- [Data entries]:
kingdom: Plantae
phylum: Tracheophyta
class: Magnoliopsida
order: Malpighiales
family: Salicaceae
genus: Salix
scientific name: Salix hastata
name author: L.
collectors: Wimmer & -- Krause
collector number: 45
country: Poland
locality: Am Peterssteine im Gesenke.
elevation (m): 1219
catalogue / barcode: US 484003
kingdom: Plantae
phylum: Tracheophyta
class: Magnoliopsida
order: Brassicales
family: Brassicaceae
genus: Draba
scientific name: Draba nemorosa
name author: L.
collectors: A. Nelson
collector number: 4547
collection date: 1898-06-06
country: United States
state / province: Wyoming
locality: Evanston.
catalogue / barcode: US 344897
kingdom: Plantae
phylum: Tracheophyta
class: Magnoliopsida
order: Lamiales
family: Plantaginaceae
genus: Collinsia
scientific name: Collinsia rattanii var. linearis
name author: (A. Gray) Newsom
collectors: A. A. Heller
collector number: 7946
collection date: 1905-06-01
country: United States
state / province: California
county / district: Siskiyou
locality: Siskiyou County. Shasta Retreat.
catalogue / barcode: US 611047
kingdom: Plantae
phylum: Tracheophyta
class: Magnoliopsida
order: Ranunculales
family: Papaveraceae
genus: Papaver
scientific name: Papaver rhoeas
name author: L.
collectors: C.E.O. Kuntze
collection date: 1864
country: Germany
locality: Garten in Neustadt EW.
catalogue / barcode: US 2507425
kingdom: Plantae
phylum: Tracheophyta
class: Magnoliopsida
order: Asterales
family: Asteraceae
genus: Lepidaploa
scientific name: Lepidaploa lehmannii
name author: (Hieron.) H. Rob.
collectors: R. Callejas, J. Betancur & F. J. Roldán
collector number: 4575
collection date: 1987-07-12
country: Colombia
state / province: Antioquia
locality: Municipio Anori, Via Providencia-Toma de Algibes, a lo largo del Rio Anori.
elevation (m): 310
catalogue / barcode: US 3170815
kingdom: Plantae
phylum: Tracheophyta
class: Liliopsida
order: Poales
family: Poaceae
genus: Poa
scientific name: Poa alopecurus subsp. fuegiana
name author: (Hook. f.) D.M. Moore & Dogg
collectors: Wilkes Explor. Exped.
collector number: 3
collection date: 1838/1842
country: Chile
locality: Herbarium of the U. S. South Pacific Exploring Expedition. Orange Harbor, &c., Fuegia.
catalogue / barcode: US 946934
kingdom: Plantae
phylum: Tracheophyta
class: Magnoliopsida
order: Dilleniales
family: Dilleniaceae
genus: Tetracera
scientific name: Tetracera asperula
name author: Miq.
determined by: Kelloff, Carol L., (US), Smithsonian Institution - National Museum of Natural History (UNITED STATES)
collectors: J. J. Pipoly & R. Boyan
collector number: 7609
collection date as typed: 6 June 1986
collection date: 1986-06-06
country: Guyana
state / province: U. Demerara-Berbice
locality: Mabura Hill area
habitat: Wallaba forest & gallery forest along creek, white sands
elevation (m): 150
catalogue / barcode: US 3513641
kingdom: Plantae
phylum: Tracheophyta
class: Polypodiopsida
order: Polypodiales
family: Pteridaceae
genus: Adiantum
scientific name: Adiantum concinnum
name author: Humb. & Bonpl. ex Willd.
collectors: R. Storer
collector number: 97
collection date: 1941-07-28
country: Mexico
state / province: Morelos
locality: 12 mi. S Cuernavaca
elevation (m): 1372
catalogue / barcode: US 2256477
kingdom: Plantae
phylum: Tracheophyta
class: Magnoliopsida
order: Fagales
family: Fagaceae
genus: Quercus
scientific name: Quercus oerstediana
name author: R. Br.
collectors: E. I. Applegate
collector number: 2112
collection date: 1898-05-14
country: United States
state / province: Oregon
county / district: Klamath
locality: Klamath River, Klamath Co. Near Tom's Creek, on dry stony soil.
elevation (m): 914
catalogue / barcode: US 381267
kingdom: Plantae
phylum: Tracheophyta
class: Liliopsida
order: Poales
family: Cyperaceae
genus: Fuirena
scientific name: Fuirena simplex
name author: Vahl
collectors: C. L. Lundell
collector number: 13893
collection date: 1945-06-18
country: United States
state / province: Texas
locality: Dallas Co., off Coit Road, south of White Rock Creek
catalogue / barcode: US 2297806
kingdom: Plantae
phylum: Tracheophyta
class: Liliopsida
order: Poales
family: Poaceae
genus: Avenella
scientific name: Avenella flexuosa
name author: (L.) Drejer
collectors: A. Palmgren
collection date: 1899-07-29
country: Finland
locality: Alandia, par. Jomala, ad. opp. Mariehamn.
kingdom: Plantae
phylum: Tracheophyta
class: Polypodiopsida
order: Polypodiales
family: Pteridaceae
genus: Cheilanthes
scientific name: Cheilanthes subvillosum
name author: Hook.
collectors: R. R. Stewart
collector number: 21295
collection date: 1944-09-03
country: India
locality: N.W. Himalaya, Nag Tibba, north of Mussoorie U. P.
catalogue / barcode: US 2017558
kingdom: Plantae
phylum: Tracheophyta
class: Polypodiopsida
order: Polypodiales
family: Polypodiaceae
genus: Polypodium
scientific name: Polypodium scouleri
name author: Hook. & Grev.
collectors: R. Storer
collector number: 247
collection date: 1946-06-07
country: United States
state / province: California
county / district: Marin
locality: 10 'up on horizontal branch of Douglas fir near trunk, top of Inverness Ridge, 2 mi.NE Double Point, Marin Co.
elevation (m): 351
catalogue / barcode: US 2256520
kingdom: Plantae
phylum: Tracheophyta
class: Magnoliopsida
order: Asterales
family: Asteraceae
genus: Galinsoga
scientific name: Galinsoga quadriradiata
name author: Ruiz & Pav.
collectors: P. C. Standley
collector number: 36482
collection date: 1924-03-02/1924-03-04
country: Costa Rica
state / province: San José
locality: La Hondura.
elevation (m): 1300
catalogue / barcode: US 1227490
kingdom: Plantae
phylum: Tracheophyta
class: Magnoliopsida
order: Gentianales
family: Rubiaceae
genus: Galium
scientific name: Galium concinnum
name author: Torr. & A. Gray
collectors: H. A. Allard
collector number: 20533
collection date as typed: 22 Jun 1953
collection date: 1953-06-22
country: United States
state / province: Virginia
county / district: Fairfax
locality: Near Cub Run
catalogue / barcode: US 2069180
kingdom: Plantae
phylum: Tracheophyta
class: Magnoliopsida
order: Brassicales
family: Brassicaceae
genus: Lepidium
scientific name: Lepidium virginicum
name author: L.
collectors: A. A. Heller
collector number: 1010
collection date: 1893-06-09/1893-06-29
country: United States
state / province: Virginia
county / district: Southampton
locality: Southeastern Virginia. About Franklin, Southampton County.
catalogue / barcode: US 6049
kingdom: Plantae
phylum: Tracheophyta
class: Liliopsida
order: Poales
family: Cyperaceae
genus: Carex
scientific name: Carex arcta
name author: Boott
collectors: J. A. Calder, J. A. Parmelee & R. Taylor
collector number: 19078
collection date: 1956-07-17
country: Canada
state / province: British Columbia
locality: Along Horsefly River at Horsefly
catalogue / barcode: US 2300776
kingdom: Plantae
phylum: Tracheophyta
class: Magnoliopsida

- [To do]: Rewrite these entries with every "locality" changed to "site", keeping everything else as it is.

- [Exercise output]:
kingdom: Plantae
phylum: Tracheophyta
class: Magnoliopsida
order: Malpighiales
family: Salicaceae
genus: Salix
scientific name: Salix hastata
name author: L.
collectors: Wimmer & -- Krause
collector number: 45
country: Poland
site: Am Peterssteine im Gesenke.
elevation (m): 1219
catalogue / barcode: US 484003
kingdom: Plantae
phylum: Tracheophyta
class: Magnoliopsida
order: Brassicales
family: Brassicaceae
genus: Draba
scientific name: Draba nemorosa
name author: L.
collectors: A. Nelson
collector number: 4547
collection date: 1898-06-06
country: United States
state / province: Wyoming
site: Evanston.
catalogue / barcode: US 344897
kingdom: Plantae
phylum: Tracheophyta
class: Magnoliopsida
order: Lamiales
family: Plantaginaceae
genus: Collinsia
scientific name: Collinsia rattanii var. linearis
name author: (A. Gray) Newsom
collectors: A. A. Heller
collector number: 7946
collection date: 1905-06-01
country: United States
state / province: California
county / district: Siskiyou
site: Siskiyou County. Shasta Retreat.
catalogue / barcode: US 611047
kingdom: Plantae
phylum: Tracheophyta
class: Magnoliopsida
order: Ranunculales
family: Papaveraceae
genus: Papaver
scientific name: Papaver rhoeas
name author: L.
collectors: C.E.O. Kuntze
collection date: 1864
country: Germany
site: Garten in Neustadt EW.
catalogue / barcode: US 2507425
kingdom: Plantae
phylum: Tracheophyta
class: Magnoliopsida
order: Asterales
family: Asteraceae
genus: Lepidaploa
scientific name: Lepidaploa lehmannii
name author: (Hieron.) H. Rob.
collectors: R. Callejas, J. Betancur & F. J. Roldán
collector number: 4575
collection date: 1987-07-12
country: Colombia
state / province: Antioquia
site: Municipio Anori, Via Providencia-Toma de Algibes, a lo largo del Rio Anori.
elevation (m): 310
catalogue / barcode: US 3170815
kingdom: Plantae
phylum: Tracheophyta
class: Liliopsida
order: Poales
family: Poaceae
genus: Poa
scientific name: Poa alopecurus subsp. fuegiana
name author: (Hook. f.) D.M. Moore & Dogg
collectors: Wilkes Explor. Exped.
collector number: 3
collection date: 1838/1842
country: Chile
site: Herbarium of the U. S. South Pacific Exploring Expedition. Orange Harbor, &c., Fuegia.
catalogue / barcode: US 946934
kingdom: Plantae
phylum: Tracheophyta
class: Magnoliopsida
order: Dilleniales
family: Dilleniaceae
genus: Tetracera
scientific name: Tetracera asperula
name author: Miq.
determined by: Kelloff, Carol L., (US), Smithsonian Institution - National Museum of Natural History (UNITED STATES)
collectors: J. J. Pipoly & R. Boyan
collector number: 7609
collection date as typed: 6 June 1986
collection date: 1986-06-06
country: Guyana
state / province: U. Demerara-Berbice
site: Mabura Hill area
habitat: Wallaba forest & gallery forest along creek, white sands
elevation (m): 150
catalogue / barcode: US 3513641
kingdom: Plantae
phylum: Tracheophyta
class: Polypodiopsida
order: Polypodiales
family: Pteridaceae
genus: Adiantum
scientific name: Adiantum concinnum
name author: Humb. & Bonpl. ex Willd.
collectors: R. Storer
collector number: 97
collection date: 1941-07-28
country: Mexico
state / province: Morelos
site: 12 mi. S Cuernavaca
elevation (m): 1372
catalogue / barcode: US 2256477
kingdom: Plantae
phylum: Tracheophyta
class: Magnoliopsida
order: Fagales
family: Fagaceae
genus: Quercus
scientific name: Quercus oerstediana
name author: R. Br.
collectors: E. I. Applegate
collector number: 2112
collection date: 1898-05-14
country: United States
state / province: Oregon
county / district: Klamath
site: Klamath River, Klamath Co. Near Tom's Creek, on dry stony soil.
elevation (m): 914
catalogue / barcode: US 381267
kingdom: Plantae
phylum: Tracheophyta
class: Liliopsida
order: Poales
family: Cyperaceae
genus: Fuirena
scientific name: Fuirena simplex
name author: Vahl
collectors: C. L. Lundell
collector number: 13893
collection date: 1945-06-18
country: United States
state / province: Texas
site: Dallas Co., off Coit Road, south of White Rock Creek
catalogue / barcode: US 2297806
kingdom: Plantae
phylum: Tracheophyta
class: Liliopsida
order: Poales
family: Poaceae
genus: Avenella
scientific name: Avenella flexuosa
name author: (L.) Drejer
collectors: A. Palmgren
collection date: 1899-07-29
country: Finland
site: Alandia, par. Jomala, ad. opp. Mariehamn.
kingdom: Plantae
phylum: Tracheophyta
class: Polypodiopsida
order: Polypodiales
family: Pteridaceae
genus: Cheilanthes
scientific name: Cheilanthes subvillosum
name author: Hook.
collectors: R. R. Stewart
collector number: 21295
collection date: 1944-09-03
country: India
site: N.W. Himalaya, Nag Tibba, north of Mussoorie U. P.
catalogue / barcode: US 2017558
kingdom: Plantae
phylum: Tracheophyta
class: Polypodiopsida
order: Polypodiales
family: Polypodiaceae
genus: Polypodium
scientific name: Polypodium scouleri
name author: Hook. & Grev.
collectors: R. Storer
collector number: 247
collection date: 1946-06-07
country: United States
state / province: California
county / district: Marin
site: 10 'up on horizontal branch of Douglas fir near trunk, top of Inverness Ridge, 2 mi.NE Double Point, Marin Co.
elevation (m): 351
catalogue / barcode: US 2256520
kingdom: Plantae
phylum: Tracheophyta
class: Magnoliopsida
order: Asterales
family: Asteraceae
genus: Galinsoga
scientific name: Galinsoga quadriradiata
name author: Ruiz & Pav.
collectors: P. C. Standley
collector number: 36482
collection date: 1924-03-02/1924-03-04
country: Costa Rica
state / province: San José
site: La Hondura.
elevation (m): 1300
catalogue / barcode: US 1227490
kingdom: Plantae
phylum: Tracheophyta
class: Magnoliopsida
order: Gentianales
family: Rubiaceae
genus: Galium
scientific name: Galium concinnum
name author: Torr. & A. Gray
collectors: H. A. Allard
collector number: 20533
collection date as typed: 22 Jun 1953
collection date: 1953-06-22
country: United States
state / province: Virginia
county / district: Fairfax
site: Near Cub Run
catalogue / barcode: US 2069180
kingdom: Plantae
phylum: Tracheophyta
class: Magnoliopsida
order: Brassicales
family: Brassicaceae
genus: Lepidium
scientific name: Lepidium virginicum
name author: L.
collectors: A. A. Heller
collector number: 1010
collection date: 1893-06-09/1893-06-29
country: United States
state / province: Virginia
county / district: Southampton
site: Southeastern Virginia. About Franklin, Southampton County.
catalogue / barcode: US 6049
kingdom: Plantae
phylum: Tracheophyta
class: Liliopsida
order: Poales
family: Cyperaceae
genus: Carex
scientific name: Carex arcta
name author: Boott
collectors: J. A. Calder, J. A. Parmelee & R. Taylor
collector number: 19078
collection date: 1956-07-17
country: Canada
state / province: British Columbia
site: Along Horsefly River at Horsefly
catalogue / barcode: US 2300776
kingdom: Plantae
phylum: Tracheophyta
class: Magnoliopsida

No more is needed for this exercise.